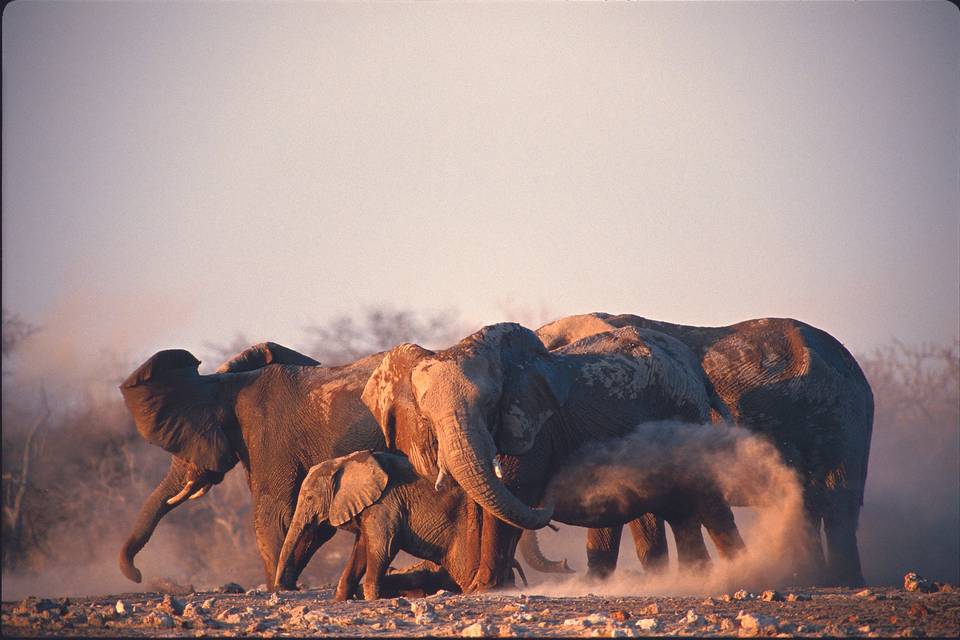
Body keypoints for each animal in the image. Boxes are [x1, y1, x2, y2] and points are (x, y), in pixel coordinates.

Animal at [112, 342, 382, 588]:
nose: (138, 576)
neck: (223, 385)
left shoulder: (270, 435)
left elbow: (273, 516)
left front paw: (278, 588)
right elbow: (312, 523)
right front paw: (285, 584)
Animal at [360, 322, 728, 592]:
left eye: (490, 405)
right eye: (426, 418)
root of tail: (691, 363)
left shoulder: (534, 431)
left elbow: (514, 492)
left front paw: (486, 589)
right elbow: (481, 503)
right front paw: (484, 586)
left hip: (685, 412)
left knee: (705, 499)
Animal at [536, 312, 872, 588]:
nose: (565, 566)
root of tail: (855, 368)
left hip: (839, 417)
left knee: (835, 502)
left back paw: (838, 582)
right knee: (812, 505)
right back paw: (813, 578)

§ **Task statement**: Once the lines above that include "front" are counted, report the number and nothing else.

§ **Reply**: 4